A businessman boards a flight

 

A businessman boards a flight and is lucky enough to be seated next to an absolutely gorgeous woman.

 

They exchange brief hellos and he notices she is reading a manual about sexual statistics. He asks her about it and she replies,

 

"This is a very interesting book about sexual statistics. It identifies that American Indians have the longest average penis and Polish men have the biggest average diameter. By the way, my name is Jill. What's yours?"

 

He coolly replies, "Tonto Kawalski, nice to meet you."
 


Checking

 

A man was in his front yard mowing grass when his female neighbour came out of the house and went straight to the mail box. She opened it then slammed it shut, & stormed back in the house.

 

A little later she came out of the house again went to the mail box and opened it, slammed it shut again. Angrily, back into the house she went.

 

As the man was getting ready to edge the lawn, here she came out again, marched to the mail box, opened it and then slammed it closed harder than ever.

 

Puzzled by her actions the man asked her "Is something wrong?" To which she replied,

 

"There certainly is---My computer keeps giving me a message saying........ "YOU'VE GOT MAIL."
 


Chicago
 

In a mental institution a nurse walks into a room and sees a patient acting like he's driving a car.

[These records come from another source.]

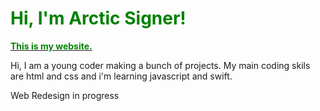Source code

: <h1> <strong style="color: green"> Hi, I'm Arctic Signer! </strong> </h1>
<a href="https://usearcticsigner.github.io"> <strong style="color: green"> This is my website. </strong></a>
<p> Hi, I am a young coder making a bunch of projects.
My main coding skils are html and css and i'm learning javascript and swift.</p>
<p>
  Web Redesign in progress
</p>
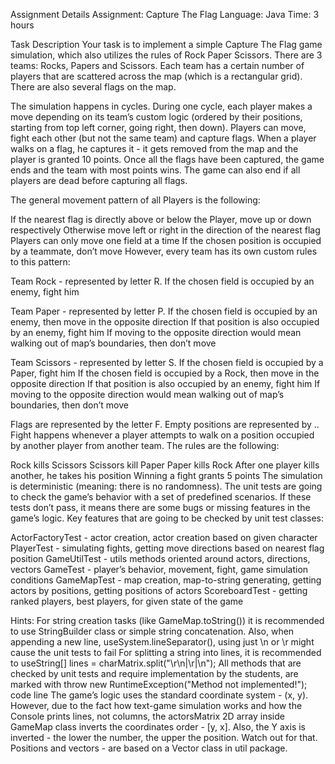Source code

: Assignment Details
Assignment: Capture The Flag
Language: Java
Time: 3 hours

Task Description
Your task is to implement a simple Capture The Flag game simulation, which also utilizes the rules of Rock Paper Scissors. There are 3 teams: Rocks, Papers and Scissors. 
Each team has a certain number of players that are scattered across the map (which is a rectangular grid). There are also several flags on the map.

The simulation happens in cycles. During one cycle, each player makes a move depending on its team’s custom logic (ordered by their positions, starting from top left corner, going right, then down). 
Players can move, fight each other (but not the same team) and capture flags. When a player walks on a flag, he captures it - it gets removed from the map and the player is granted 10 points. 
Once all the flags have been captured, the game ends and the team with most points wins. The game can also end if all players are dead before capturing all flags.

The general movement pattern of all Players is the following:

If the nearest flag is directly above or below the Player, move up or down respectively
Otherwise move left or right in the direction of the nearest flag
Players can only move one field at a time
If the chosen position is occupied by a teammate, don’t move
However, every team has its own custom rules to this pattern:

Team Rock - represented by letter R.
If the chosen field is occupied by an enemy, fight him

Team Paper - represented by letter P.
If the chosen field is occupied by an enemy, then move in the opposite direction
If that position is also occupied by an enemy, fight him
If moving to the opposite direction would mean walking out of map’s boundaries, then don’t move

Team Scissors - represented by letter S.
If the chosen field is occupied by a Paper, fight him
If the chosen field is occupied by a Rock, then move in the opposite direction
If that position is also occupied by an enemy, fight him
If moving to the opposite direction would mean walking out of map’s boundaries, then don’t move

Flags are represented by the letter F. Empty positions are represented by ..
Fight happens whenever a player attempts to walk on a position occupied by another player from another team. The rules are the following:

Rock kills Scissors
Scissors kill Paper
Paper kills Rock
After one player kills another, he takes his position
Winning a fight grants 5 points
The simulation is deterministic (meaning: there is no randomness).
The unit tests are going to check the game’s behavior with a set of predefined scenarios.
If these tests don’t pass, it means there are some bugs or missing features in the game’s logic.
Key features that are going to be checked by unit test classes:

ActorFactoryTest - actor creation, actor creation based on given character
PlayerTest - simulating fights, getting move directions based on nearest flag position
GameUtilTest - utils methods oriented around actors, directions, vectors
GameTest - player’s behavior, movement, fight, game simulation conditions
GameMapTest - map creation, map-to-string generating, getting actors by positions, getting positions of actors
ScoreboardTest - getting ranked players, best players, for given state of the game

Hints:
For string creation tasks (like GameMap.toString()) it is recommended to use StringBuilder class or simple string concatenation. 
Also, when appending a new line, useSystem.lineSeparator(), using just \n or \r might cause the unit tests to fail
For splitting a string into lines, it is recommended to useString[] lines = charMatrix.split("\r\n|\r|\n");
All methods that are checked by unit tests and require implementation by the students, are marked with throw new RuntimeException("Method not implemented!"); code line
The game’s logic uses the standard coordinate system - (x, y). However, due to the fact how text-game simulation works and how the Console prints lines, not columns, 
the actorsMatrix 2D array inside GameMap class inverts the coordinates order - [y, x]. Also, the Y axis is inverted - the lower the number, the upper the position. Watch out for that.
Positions and vectors - are based on a Vector class in util package.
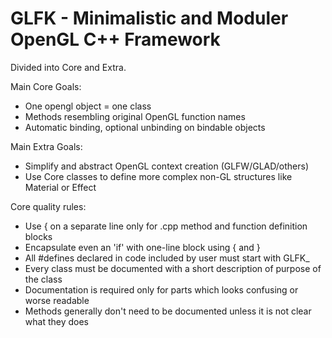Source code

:GLFK - Minimalistic and Moduler OpenGL C++ Framework
====================================================

Divided into Core and Extra.

Main Core Goals:
- One opengl object = one class
- Methods resembling original OpenGL function names
- Automatic binding, optional unbinding on bindable objects

Main Extra Goals:
- Simplify and abstract OpenGL context creation (GLFW/GLAD/others)
- Use Core classes to define more complex non-GL structures like Material or Effect

Core quality rules:
- Use { on a separate line only for .cpp method and function definition blocks
- Encapsulate even an 'if' with one-line block using { and }
- All #defines declared in code included by user must start with GLFK_
- Every class must be documented with a short description of purpose of the class
- Documentation is required only for parts which looks confusing or worse readable
- Methods generally don't need to be documented unless it is not clear what they does
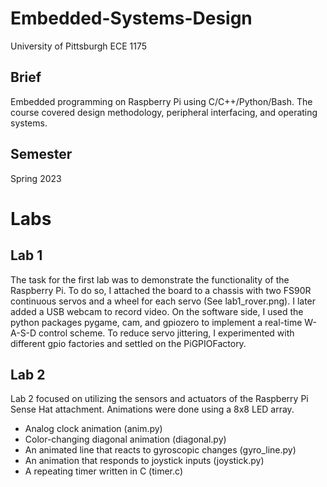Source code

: # Embedded-Systems-Design
University of Pittsburgh ECE 1175

## Brief
Embedded programming on Raspberry Pi using C/C++/Python/Bash. The course covered design methodology, peripheral interfacing, and operating systems.

## Semester
Spring 2023

# Labs
## Lab 1
The task for the first lab was to demonstrate the functionality of the Raspberry Pi. To do so, I attached the board to a chassis with two FS90R continuous servos and a wheel for each servo (See lab1_rover.png). I later added a USB webcam to record video. On the software side, I used the python packages pygame, cam, and gpiozero to implement a real-time W-A-S-D control scheme. To reduce servo jittering, I experimented with different gpio factories and settled on the PiGPIOFactory.
## Lab 2
Lab 2 focused on utilizing the sensors and actuators of the Raspberry Pi Sense Hat attachment. Animations were done using a 8x8 LED array.
* Analog clock animation (anim.py)
* Color-changing diagonal animation (diagonal.py)
* An animated line that reacts to gyroscopic changes (gyro_line.py)
* An animation that responds to joystick inputs (joystick.py)
* A repeating timer written in C (timer.c)
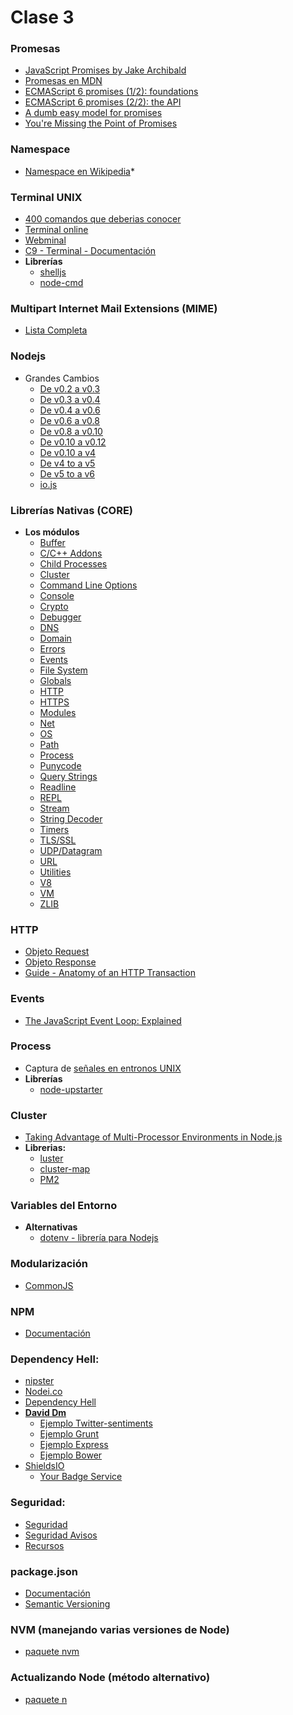 # Clase 3

### Promesas
- [JavaScript Promises by Jake Archibald](http://www.html5rocks.com/en/tutorials/es6/promises/?redirect_from_locale=es)
- [Promesas en MDN](https://developer.mozilla.org/en-US/docs/Web/JavaScript/Reference/Global_Objects/Promise)
- [ECMAScript 6 promises (1/2): foundations](http://www.2ality.com/2014/09/es6-promises-foundations.html)
- [ECMAScript 6 promises (2/2): the API](http://www.2ality.com/2014/10/es6-promises-api.html)
- [A dumb easy model for promises](http://www.vittoriozaccaria.net/blog/2013/09/23/a-dumb-easy-model-for-promises.html)
- [You're Missing the Point of Promises](https://blog.domenic.me/youre-missing-the-point-of-promises/) 

### Namespace
- [Namespace en Wikipedia](http://www.wikiwand.com/es/Espacio_de_nombres)*

### Terminal UNIX

- [400 comandos que deberias conocer](http://blog.desdelinux.net/mas-de-400-comandos-para-gnulinux-que-deberias-conocer/)
- [Terminal online](http://www.tutorialspoint.com/unix_terminal_online.php)
- [Webminal](http://www.webminal.org/)
- [C9 - Terminal - Documentación](https://docs.c9.io/docs/terminal)
- **Librerías**
	- [shelljs](https://www.npmjs.com/package/shelljs)
	- [node-cmd](https://www.npmjs.com/package/node-cmd)


### Multipart Internet Mail Extensions (MIME)
- [Lista Completa](http://sites.utoronto.ca/webdocs/HTMLdocs/Book/Book-3ed/appb/mimetype.html)


### Nodejs
- Grandes Cambios
  - [De v0.2 a v0.3](https://github.com/nodejs/node/wiki/Migrating-from-v0.2-to-v0.3)
  - [De v0.3 a v0.4](https://github.com/nodejs/node/wiki/Migrating-from-v0.2-to-v0.4)
  - [De v0.4 a v0.6](https://github.com/nodejs/node/wiki/API-changes-between-v0.4-and-v0.6)
  - [De v0.6 a v0.8](https://github.com/nodejs/node/wiki/API-changes-between-v0.6-and-v0.8)
  - [De v0.8 a v0.10](https://github.com/nodejs/node/wiki/API-changes-between-v0.8-and-v0.10)
  - [De v0.10 a v0.12](https://github.com/nodejs/node/wiki/API-changes-between-v0.10-and-v0.12)
  - [De v0.10 a v4](https://github.com/nodejs/node/wiki/API-changes-between-v0.10-and-v4)
  - [De v4 to a v5](https://github.com/nodejs/node/wiki/Breaking-changes-between-v4-and-v5)
  - [De v5 to a v6](https://github.com/nodejs/node/wiki/Breaking-changes-between-v5-and-v6)
  - [io.js](https://github.com/nodejs/node/wiki/Breaking-Changes)

### Librerías Nativas (CORE)
- **Los módulos**
  - [Buffer](https://nodejs.org/api/buffer.html)
  - [C/C++ Addons](https://nodejs.org/api/addons.html)
  - [Child Processes](https://nodejs.org/api/child_process.html)
  - [Cluster](https://nodejs.org/api/cluster.html)
  - [Command Line Options](https://nodejs.org/api/cli.html)
  - [Console](https://nodejs.org/api/console.html)
  - [Crypto](https://nodejs.org/api/crypto.html)
  - [Debugger](https://nodejs.org/api/debugger.html)
  - [DNS](https://nodejs.org/api/dns.html)
  - [Domain](https://nodejs.org/api/domain.html)
  - [Errors](https://nodejs.org/api/errors.html)
  - [Events](https://nodejs.org/api/events.html)
  - [File System](https://nodejs.org/api/fs.html)
  - [Globals](https://nodejs.org/api/globals.html)
  - [HTTP](https://nodejs.org/api/http.html)
  - [HTTPS](https://nodejs.org/api/https.html)
  - [Modules](https://nodejs.org/api/modules.html)
  - [Net](https://nodejs.org/api/net.html)
  - [OS](https://nodejs.org/api/os.html)
  - [Path](https://nodejs.org/api/path.html)
  - [Process](https://nodejs.org/api/process.html)
  - [Punycode](https://nodejs.org/api/punycode.html)
  - [Query Strings](https://nodejs.org/api/querystring.html)
  - [Readline](https://nodejs.org/api/readline.html)
  - [REPL](https://nodejs.org/api/repl.html)
  - [Stream](https://nodejs.org/api/stream.html)
  - [String Decoder](https://nodejs.org/api/string_decoder.html)
  - [Timers](https://nodejs.org/api/timers.html)
  - [TLS/SSL](https://nodejs.org/api/tls.html)
  - [UDP/Datagram](https://nodejs.org/api/dgram.html)
  - [URL](https://nodejs.org/api/url.html)
  - [Utilities](https://nodejs.org/api/util.html)
  - [V8](https://nodejs.org/api/v8.html)
  - [VM](https://nodejs.org/api/vm.html)
  - [ZLIB](https://nodejs.org/api/zlib.html)


### HTTP
- [Objeto Request](https://nodejs.org/api/http.html#http_http_request_options_callback)
- [Objeto Response](https://nodejs.org/api/http.html#http_class_http_serverresponse)
- [Guide - Anatomy of an HTTP Transaction](https://nodejs.org/en/docs/guides/anatomy-of-an-http-transaction/)

### Events
- [The JavaScript Event Loop: Explained](http://blog.carbonfive.com/2013/10/27/the-javascript-event-loop-explained/)
  
### Process
- Captura de [señales en entronos UNIX](https://www.wikiwand.com/en/Unix_signal)
- **Librerías**
	- [node-upstarter](https://github.com/carlos8f/node-upstarter) 

### Cluster
- [Taking Advantage of Multi-Processor Environments in Node.js](http://blog.carbonfive.com/2014/02/28/taking-advantage-of-multi-processor-environments-in-node-js/#tldr)
- **Librerias:**
	- [luster](https://github.com/nodules/luster)
	- [cluster-map](https://www.npmjs.com/package/cluster-map)
	- [PM2](https://www.npmjs.com/package/pm2)


### Variables del Entorno
- **Alternativas**
	- [dotenv - librería para Nodejs](https://github.com/motdotla/dotenv)

### Modularización
- [CommonJS](https://www.wikiwand.com/en/CommonJS)

### NPM
- [Documentación](https://docs.npmjs.com/cli/docs)

### Dependency Hell:
- [nipster](http://nipstr.com/)
- [Nodei.co](https://nodei.co/)
- [Dependency Hell](http://www.wikiwand.com/en/Dependency_hell)
- **[David Dm](https://david-dm.org/)**
   - [Ejemplo Twitter-sentiments](https://david-dm.org/UlisesGascon/twitter-sentiments#info=dependencies&view=list)
   - [Ejemplo Grunt](https://david-dm.org/gruntjs/grunt#info=dependencies&view=table)
   - [Ejemplo Express](https://david-dm.org/strongloop/express)
   - [Ejemplo Bower](https://david-dm.org/bower/bower#info=dependencies&view=table)
- [ShieldsIO](http://shields.io/)
   - [Your Badge Service](http://badges.github.io/gh-badges/) 

### Seguridad:
- [Seguridad](https://nodesecurity.io/resources)
- [Seguridad Avisos](https://nodesecurity.io/advisories)
- [Recursos](https://nodesecurity.io/resources)

### package.json
- [Documentación](https://docs.npmjs.com/files/package.json)
- [Semantic Versioning](http://semver.org/lang/es/)

### NVM  (manejando varias versiones de Node)
- [paquete nvm](https://www.npmjs.com/package/nvm)

### Actualizando Node (método alternativo)
- [paquete n](https://www.npmjs.com/package/n)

The nurse asks him,

"Charlie, what are you doing?"

 

Charlie replied, "Driving to Chicago!" The nurse wishes him a good trip and leaves the room.

 

The next day the nurse enters Charlie's room just as he stops driving his imaginary car and asks, "Well Charlie, how are you doing?"

 

Charlie says, "I just got into Chicago".

 

"Great," replied the nurse. The nurse leaves Charlie's room and goes across the hall into Bob's room, and finds Bob sitting on his bed furiously masturbating. Shocked, she asks,

 

"Bob, what are you doing?!"

 

Bob says, "I'm screwing Charlie's wife while he's in Chicago!"